## What this task involves:
Identify, in the records below, every line where the string "Python" appears, and copy each such line.

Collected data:

*****

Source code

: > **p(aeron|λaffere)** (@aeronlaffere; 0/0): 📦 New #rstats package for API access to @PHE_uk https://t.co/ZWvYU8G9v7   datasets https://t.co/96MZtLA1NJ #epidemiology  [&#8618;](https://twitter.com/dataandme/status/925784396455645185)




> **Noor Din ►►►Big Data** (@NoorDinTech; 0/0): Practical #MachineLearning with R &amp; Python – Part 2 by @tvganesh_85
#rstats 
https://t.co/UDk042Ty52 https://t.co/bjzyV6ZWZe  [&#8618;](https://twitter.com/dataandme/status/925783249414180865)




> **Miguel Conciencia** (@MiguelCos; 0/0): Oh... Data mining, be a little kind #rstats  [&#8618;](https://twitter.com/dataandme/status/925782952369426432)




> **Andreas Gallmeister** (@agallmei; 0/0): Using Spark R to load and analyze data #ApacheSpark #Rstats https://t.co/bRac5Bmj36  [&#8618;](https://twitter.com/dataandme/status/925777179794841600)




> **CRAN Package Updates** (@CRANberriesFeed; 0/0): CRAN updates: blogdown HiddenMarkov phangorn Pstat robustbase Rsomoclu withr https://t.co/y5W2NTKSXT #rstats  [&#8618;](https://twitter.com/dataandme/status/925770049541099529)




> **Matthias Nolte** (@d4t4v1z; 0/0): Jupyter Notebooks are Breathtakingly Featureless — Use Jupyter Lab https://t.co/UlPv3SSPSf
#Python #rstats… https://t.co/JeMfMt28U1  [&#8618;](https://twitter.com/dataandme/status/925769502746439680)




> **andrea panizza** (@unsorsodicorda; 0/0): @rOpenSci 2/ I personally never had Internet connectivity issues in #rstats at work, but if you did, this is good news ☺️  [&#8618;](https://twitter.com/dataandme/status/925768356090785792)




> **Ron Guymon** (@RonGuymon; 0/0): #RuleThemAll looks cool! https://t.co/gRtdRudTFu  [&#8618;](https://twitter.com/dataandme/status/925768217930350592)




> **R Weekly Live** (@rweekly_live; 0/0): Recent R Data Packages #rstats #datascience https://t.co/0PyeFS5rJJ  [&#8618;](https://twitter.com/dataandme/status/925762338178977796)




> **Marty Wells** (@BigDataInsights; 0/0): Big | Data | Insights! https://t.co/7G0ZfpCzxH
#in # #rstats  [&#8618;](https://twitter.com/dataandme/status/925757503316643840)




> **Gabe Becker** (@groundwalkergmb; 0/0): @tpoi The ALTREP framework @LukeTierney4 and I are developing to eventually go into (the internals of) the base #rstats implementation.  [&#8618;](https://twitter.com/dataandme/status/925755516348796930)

*****

## Task answer:
> **Noor Din ►►►Big Data** (@NoorDinTech; 0/0): Practical #MachineLearning with R &amp; Python – Part 2 by @tvganesh_85
#Python #rstats… https://t.co/JeMfMt28U1  [&#8618;](https://twitter.com/dataandme/status/925769502746439680)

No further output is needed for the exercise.